■ WHAT THE TASK REQUIRES
Line by line, give the data again exactly as it appears.

..............................

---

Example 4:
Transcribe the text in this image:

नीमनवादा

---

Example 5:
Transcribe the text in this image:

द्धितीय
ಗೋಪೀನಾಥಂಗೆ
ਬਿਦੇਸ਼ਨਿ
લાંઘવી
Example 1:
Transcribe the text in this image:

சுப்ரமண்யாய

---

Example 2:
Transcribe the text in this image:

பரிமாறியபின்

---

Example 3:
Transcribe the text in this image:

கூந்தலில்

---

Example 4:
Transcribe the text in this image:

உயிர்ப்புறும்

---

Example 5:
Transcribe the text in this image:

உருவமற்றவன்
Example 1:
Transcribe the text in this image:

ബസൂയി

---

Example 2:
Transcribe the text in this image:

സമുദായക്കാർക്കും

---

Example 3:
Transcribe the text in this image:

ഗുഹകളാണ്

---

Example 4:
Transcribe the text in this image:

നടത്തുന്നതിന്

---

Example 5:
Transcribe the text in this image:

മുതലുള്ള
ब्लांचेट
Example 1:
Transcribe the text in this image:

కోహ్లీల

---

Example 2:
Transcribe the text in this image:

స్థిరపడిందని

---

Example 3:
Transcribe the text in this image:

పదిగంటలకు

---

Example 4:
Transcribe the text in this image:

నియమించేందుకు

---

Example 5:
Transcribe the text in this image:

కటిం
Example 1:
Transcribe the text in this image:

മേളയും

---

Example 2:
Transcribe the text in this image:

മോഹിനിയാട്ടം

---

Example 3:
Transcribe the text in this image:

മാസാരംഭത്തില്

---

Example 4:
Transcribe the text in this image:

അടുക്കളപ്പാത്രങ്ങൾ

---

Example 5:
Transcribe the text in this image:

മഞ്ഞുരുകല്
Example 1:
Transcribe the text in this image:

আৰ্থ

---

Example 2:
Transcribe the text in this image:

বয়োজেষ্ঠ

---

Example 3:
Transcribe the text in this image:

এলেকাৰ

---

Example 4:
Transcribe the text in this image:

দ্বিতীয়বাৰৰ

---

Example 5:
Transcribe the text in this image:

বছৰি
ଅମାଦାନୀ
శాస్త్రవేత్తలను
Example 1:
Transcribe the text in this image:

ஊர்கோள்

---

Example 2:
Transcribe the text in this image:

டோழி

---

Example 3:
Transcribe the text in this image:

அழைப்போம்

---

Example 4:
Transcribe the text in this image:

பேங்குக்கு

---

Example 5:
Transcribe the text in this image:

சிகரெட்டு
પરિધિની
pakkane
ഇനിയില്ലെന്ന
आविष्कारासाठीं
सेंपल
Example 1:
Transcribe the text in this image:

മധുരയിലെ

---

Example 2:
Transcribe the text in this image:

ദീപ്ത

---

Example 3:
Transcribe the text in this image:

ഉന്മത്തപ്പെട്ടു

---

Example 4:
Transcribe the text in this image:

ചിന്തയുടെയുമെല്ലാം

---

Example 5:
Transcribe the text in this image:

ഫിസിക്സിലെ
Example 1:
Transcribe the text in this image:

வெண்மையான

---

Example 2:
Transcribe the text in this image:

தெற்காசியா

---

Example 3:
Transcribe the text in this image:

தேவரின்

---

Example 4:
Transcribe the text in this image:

..............................

■ SOLUTION BELOW
---

Example 4:
Transcribe the text in this image:

नीमनवादा

---

Example 5:
Transcribe the text in this image:

द्धितीय
ಗೋಪೀನಾಥಂಗೆ
ਬਿਦੇਸ਼ਨਿ
લાંઘવી
Example 1:
Transcribe the text in this image:

சுப்ரமண்யாய

---

Example 2:
Transcribe the text in this image:

பரிமாறியபின்

---

Example 3:
Transcribe the text in this image:

கூந்தலில்

---

Example 4:
Transcribe the text in this image:

உயிர்ப்புறும்

---

Example 5:
Transcribe the text in this image:

உருவமற்றவன்
Example 1:
Transcribe the text in this image:

ബസൂയി

---

Example 2:
Transcribe the text in this image:

സമുദായക്കാർക്കും

---

Example 3:
Transcribe the text in this image:

ഗുഹകളാണ്

---

Example 4:
Transcribe the text in this image:

നടത്തുന്നതിന്

---

Example 5:
Transcribe the text in this image:

മുതലുള്ള
ब्लांचेट
Example 1:
Transcribe the text in this image:

కోహ్లీల

---

Example 2:
Transcribe the text in this image:

స్థిరపడిందని

---

Example 3:
Transcribe the text in this image:

పదిగంటలకు

---

Example 4:
Transcribe the text in this image:

నియమించేందుకు

---

Example 5:
Transcribe the text in this image:

కటిం
Example 1:
Transcribe the text in this image:

മേളയും

---

Example 2:
Transcribe the text in this image:

മോഹിനിയാട്ടം

---

Example 3:
Transcribe the text in this image:

മാസാരംഭത്തില്

---

Example 4:
Transcribe the text in this image:

അടുക്കളപ്പാത്രങ്ങൾ

---

Example 5:
Transcribe the text in this image:

മഞ്ഞുരുകല്
Example 1:
Transcribe the text in this image:

আৰ্থ

---

Example 2:
Transcribe the text in this image:

বয়োজেষ্ঠ

---

Example 3:
Transcribe the text in this image:

এলেকাৰ

---

Example 4:
Transcribe the text in this image:

দ্বিতীয়বাৰৰ

---

Example 5:
Transcribe the text in this image:

বছৰি
ଅମାଦାନୀ
శాస్త్రవేత్తలను
Example 1:
Transcribe the text in this image:

ஊர்கோள்

---

Example 2:
Transcribe the text in this image:

டோழி

---

Example 3:
Transcribe the text in this image:

அழைப்போம்

---

Example 4:
Transcribe the text in this image:

பேங்குக்கு

---

Example 5:
Transcribe the text in this image:

சிகரெட்டு
પરિધિની
pakkane
ഇനിയില്ലെന്ന
आविष्कारासाठीं
सेंपल
Example 1:
Transcribe the text in this image:

മധുരയിലെ

---

Example 2:
Transcribe the text in this image:

ദീപ്ത

---

Example 3:
Transcribe the text in this image:

ഉന്മത്തപ്പെട്ടു

---

Example 4:
Transcribe the text in this image:

ചിന്തയുടെയുമെല്ലാം

---

Example 5:
Transcribe the text in this image:

ഫിസിക്സിലെ
Example 1:
Transcribe the text in this image:

வெண்மையான

---

Example 2:
Transcribe the text in this image:

தெற்காசியா

---

Example 3:
Transcribe the text in this image:

தேவரின்

---

Example 4:
Transcribe the text in this image:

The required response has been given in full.